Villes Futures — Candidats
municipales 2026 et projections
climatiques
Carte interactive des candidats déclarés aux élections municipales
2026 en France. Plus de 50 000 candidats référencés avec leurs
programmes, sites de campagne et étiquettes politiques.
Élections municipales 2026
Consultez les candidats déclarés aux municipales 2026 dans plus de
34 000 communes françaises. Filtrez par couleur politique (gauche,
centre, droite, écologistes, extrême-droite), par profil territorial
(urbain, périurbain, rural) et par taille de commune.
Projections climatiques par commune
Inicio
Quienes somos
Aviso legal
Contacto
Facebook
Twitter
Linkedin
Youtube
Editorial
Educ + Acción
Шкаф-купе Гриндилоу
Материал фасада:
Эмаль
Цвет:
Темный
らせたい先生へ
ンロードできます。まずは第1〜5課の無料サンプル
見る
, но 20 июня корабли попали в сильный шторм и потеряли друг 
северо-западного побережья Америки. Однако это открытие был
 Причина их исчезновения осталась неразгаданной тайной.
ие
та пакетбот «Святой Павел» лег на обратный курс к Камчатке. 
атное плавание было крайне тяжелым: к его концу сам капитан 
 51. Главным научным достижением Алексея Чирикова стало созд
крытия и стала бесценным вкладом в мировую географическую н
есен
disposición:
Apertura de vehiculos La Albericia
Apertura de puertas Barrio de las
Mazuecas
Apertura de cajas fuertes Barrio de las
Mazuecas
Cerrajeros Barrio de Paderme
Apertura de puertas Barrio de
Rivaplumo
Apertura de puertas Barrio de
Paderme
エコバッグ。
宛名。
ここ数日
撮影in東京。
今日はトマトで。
_ _ _ _ _
Your instructions: Copy the text of every item above line for line, with no changes.

Result of the task:
Villes Futures — Candidats
municipales 2026 et projections
climatiques
Carte interactive des candidats déclarés aux élections municipales
2026 en France. Plus de 50 000 candidats référencés avec leurs
programmes, sites de campagne et étiquettes politiques.
Élections municipales 2026
Consultez les candidats déclarés aux municipales 2026 dans plus de
34 000 communes françaises. Filtrez par couleur politique (gauche,
centre, droite, écologistes, extrême-droite), par profil territorial
(urbain, périurbain, rural) et par taille de commune.
Projections climatiques par commune
Inicio
Quienes somos
Aviso legal
Contacto
Facebook
Twitter
Linkedin
Youtube
Editorial
Educ + Acción
Шкаф-купе Гриндилоу
Материал фасада:
Эмаль
Цвет:
Темный
らせたい先生へ
ンロードできます。まずは第1〜5課の無料サンプル
見る
, но 20 июня корабли попали в сильный шторм и потеряли друг 
северо-западного побережья Америки. Однако это открытие был
 Причина их исчезновения осталась неразгаданной тайной.
ие
та пакетбот «Святой Павел» лег на обратный курс к Камчатке. 
атное плавание было крайне тяжелым: к его концу сам капитан 
 51. Главным научным достижением Алексея Чирикова стало созд
крытия и стала бесценным вкладом в мировую географическую н
есен
disposición:
Apertura de vehiculos La Albericia
Apertura de puertas Barrio de las
Mazuecas
Apertura de cajas fuertes Barrio de las
Mazuecas
Cerrajeros Barrio de Paderme
Apertura de puertas Barrio de
Rivaplumo
Apertura de puertas Barrio de
Paderme
エコバッグ。
宛名。
ここ数日
撮影in東京。
今日はトマトで。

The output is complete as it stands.